Remote Jupyter notebook locally over ssh gate

Problem

I have encountered several times this problem:

Me: I want a nice interface to run python code in a remote machine.

Jupyter Notebook: I am here for you.

SSH Gate: I’ll make things trickier.

Well, here is the guide to setup a jupyter notebook server in a remote machine and connect to it, even if you need to pass through an ssh gate.

This guide is for UNIX-like systems and has been tested on Ubuntu 18.04.

Solution

Create an ssh config to login to your remote server in file .ssh/config

Host <host-machine>
  Hostname <remote hostname> #something like remotehost.com
  ProxyCommand ssh <gate-name>  -W %h:%p 
  User <username>
  LocalForward 18888 localhost:8888

Host <gate-machine>
  Hostname <sshgate hostname> 
  User <username>

You might need to set the configuration differently, depending on the settings of the server you want to connect to. This configuration basically tells the system:

To ssh into host-machine, you first need to ssh into gate-machine.

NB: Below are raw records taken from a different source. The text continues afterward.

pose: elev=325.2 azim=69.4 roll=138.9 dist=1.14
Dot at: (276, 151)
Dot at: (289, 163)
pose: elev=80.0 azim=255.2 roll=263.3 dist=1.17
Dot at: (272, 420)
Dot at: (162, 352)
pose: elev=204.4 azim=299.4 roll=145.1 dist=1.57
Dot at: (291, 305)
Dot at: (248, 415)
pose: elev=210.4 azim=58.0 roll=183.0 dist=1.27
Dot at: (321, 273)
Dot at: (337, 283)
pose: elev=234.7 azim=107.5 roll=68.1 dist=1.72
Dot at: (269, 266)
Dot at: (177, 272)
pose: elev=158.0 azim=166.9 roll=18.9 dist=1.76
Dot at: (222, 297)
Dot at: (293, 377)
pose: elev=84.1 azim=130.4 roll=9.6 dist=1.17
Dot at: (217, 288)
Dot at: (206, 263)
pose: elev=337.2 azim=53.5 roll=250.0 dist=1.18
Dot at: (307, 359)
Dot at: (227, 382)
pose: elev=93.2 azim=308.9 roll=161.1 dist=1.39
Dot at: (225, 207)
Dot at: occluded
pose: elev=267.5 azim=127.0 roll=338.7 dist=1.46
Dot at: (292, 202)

Also, expose port $8888$ of the host-machine to my machine on port $18888$.

Jupyter set up

  1. Having set up the configuration, connection to the remote machine is as easy as running the following command

ssh <host-name> # as set in the config

  1. To let it continue running, when you logout create a tmux session (Follow a tmux introduction for details. If you don’t know what tmux is and use the terminal, I am sure you will love it):

tmux new -s jupyter

You could also set it as a daemon, but I find the tmux method more versatile.

  1. Create a python virtual environment to install the jupyter server and all the libraries you need (See my virtual environments post for details).

mkvirtualenv myenv

  1. Install jupyter notebook/lab

pip install notebook

or

pip install jupyter-lab

  1. Run jupyter notebook/lab server

jupyter notebook --port 8888 #for jupyter notebook

or

jupyter lab --port 8888 #for jupyter lab

and copy the token shown on the terminal screen.

  1. Detach from the tmux session with CTRL+b, d

  2. Open a browser on your local machine and go to localhost:18888 as we set up the .ssh/config. Use the token and enjoy running notebooks in your personal version of Google Collab.